Dechawat Poomjaeng toned down the comedy but to no avail as the eccentric Thai showman waved farewell to the Betfair World Championship tonight.

The 34-year-old promised he would return for next year's tournament after the thrills and spills of his entertaining debut made him a crowd favourite.

He hopes to make enough money from snooker to buy a house but a second-round exit to Welsh wonder Michael White gave him just £16,000, so moving out of the Sheffield property he shares with four other Thai cuemen will have to wait.

It at least dwarfed the meagre £4,000 he had previously banked in winnings since joining the professional tour at the start of last season.

Twenty-one-year-old qualifier White became the first player to secure a quarter-final berth as he crushed world number 70 Poomjaeng. From 7-1 up overnight he prevailed 13-3, winning with a session to spare.

White made breaks of 71, 83, 73 and 102 to set up a last-eight clash with Ricky Walden or Robert Milkins.

Poomjaeng shook hands with fans on the front row before departing behind the dark curtains to bring an end to a campaign that began with a stunning win against world number five Stephen Maguire.

Last night Poomjaeng played the jester, fluking a black and punching himself in the head, missing a red and letting his head sink to the table in mock mourning for the ball that stayed up, and incredibly losing the fourth frame without a ball being potted.

From an awkward position he failed three times to hit reds, conceding three fouls. Under the game's rules, three misses when the reds can be hit full ball means the frame is conceded.

It is so rarely witnessed, and Poomjaeng said: "I couldn't believe that game myself.

"For the last shot I was trying to play it half-ball but I put on a little bit of side so it swerved, and that meant I lost. Being angry isn't good for me so I clapped myself."

Defeat did not appear to rattle him, with Poomjaeng saying: "I'm okay because it's the first time for me at the Crucible.

"Michael White played well and I started badly. That's why I lost too easily.

"I loved the crowd's reaction to me. I'm so proud that everyone likes me. I love them.

"I'll come back next year. Now I'm going back to Thailand because I miss my family and I miss my daughter a lot.

"I'll buy my family presents. I'm looking for a new house for me but this isn't enough money. If I got to the final that would have been okay, but now I can't do it."

White is bidding to become the first debutant in the World Championship semi-finals since Andy Hicks in 1995.

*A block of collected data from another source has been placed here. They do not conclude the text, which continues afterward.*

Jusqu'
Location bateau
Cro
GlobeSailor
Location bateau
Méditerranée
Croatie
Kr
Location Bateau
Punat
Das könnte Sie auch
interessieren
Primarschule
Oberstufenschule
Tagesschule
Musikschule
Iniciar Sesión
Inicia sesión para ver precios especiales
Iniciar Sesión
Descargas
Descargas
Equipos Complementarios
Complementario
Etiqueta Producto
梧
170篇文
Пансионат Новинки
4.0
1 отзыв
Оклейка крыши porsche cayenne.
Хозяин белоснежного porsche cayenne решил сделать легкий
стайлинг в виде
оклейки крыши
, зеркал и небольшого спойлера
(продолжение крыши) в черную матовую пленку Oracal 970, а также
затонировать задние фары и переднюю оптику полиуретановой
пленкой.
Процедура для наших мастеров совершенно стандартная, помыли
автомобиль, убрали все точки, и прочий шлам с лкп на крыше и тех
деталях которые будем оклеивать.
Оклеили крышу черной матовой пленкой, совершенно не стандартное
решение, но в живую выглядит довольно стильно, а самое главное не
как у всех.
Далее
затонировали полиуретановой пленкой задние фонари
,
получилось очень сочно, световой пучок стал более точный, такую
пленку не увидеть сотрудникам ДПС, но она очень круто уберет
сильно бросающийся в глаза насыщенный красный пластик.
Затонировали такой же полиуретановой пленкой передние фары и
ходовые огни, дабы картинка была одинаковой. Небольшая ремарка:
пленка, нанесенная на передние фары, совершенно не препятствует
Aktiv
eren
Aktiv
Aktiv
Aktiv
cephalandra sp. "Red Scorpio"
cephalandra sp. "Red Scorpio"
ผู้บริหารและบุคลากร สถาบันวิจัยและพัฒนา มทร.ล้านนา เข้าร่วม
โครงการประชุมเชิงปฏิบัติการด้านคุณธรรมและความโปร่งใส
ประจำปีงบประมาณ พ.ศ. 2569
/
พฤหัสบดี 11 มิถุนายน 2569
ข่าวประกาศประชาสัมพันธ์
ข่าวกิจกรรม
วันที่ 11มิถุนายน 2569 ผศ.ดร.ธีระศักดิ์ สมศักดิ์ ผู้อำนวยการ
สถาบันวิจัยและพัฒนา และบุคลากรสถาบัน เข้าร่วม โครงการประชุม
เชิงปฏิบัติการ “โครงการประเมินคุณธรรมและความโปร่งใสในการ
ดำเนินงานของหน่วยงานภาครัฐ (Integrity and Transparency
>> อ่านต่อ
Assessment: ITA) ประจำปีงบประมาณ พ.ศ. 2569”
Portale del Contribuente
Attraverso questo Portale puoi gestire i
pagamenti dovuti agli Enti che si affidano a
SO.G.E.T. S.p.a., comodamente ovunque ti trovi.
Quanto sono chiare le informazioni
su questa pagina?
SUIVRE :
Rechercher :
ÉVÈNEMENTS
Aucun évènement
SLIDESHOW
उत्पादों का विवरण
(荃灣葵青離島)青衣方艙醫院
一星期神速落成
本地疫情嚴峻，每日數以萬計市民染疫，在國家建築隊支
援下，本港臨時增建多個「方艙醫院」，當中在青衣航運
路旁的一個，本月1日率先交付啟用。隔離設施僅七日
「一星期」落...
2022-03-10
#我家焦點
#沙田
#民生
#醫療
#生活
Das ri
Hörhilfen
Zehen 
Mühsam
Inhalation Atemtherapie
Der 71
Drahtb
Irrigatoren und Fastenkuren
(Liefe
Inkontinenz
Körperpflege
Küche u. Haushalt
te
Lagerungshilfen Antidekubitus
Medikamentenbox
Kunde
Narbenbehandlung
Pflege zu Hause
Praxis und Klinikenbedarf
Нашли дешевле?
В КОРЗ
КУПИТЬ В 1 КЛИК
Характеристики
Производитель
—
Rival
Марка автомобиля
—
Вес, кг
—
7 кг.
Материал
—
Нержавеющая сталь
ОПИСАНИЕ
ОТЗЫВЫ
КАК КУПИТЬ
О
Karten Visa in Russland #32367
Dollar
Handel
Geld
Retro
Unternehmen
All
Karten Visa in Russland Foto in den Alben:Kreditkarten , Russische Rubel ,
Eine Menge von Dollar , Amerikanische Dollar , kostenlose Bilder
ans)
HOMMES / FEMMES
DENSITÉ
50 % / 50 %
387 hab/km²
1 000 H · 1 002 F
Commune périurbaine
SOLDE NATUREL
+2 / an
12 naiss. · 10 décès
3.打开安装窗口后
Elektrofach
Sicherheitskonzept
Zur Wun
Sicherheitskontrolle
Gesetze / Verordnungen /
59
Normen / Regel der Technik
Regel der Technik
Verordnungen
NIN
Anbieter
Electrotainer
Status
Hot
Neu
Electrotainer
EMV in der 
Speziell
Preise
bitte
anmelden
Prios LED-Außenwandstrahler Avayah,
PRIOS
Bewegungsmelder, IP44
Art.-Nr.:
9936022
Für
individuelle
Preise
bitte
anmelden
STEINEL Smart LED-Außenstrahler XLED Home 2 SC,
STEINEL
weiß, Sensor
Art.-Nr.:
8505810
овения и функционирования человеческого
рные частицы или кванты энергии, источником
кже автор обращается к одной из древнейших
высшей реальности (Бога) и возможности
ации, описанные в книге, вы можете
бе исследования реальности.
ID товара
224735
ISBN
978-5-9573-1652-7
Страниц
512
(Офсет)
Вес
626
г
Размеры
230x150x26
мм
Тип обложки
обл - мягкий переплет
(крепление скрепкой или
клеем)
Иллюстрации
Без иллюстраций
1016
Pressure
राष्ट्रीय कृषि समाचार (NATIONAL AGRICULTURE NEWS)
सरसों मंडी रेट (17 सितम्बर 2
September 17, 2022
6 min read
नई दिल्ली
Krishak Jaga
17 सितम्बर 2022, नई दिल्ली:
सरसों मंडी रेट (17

White, who beat his compatriot Mark Williams in the first round, said: "I'm thrilled. The way I've played in both my matches has been pleasing for me.

"I had to keep in the zone and keep concentration and I felt I did that well all the way through.

"Last night he was joking around a lot but I held it together pretty well."

Rather than return tomorrow morning for a third session against Poomjaeng, he will not play again until Tuesday, when the quarter-finals begin.

"It's an advantage to me to get finished in two sessions," he said. "I can just relax and practice for a few days and just enjoy it."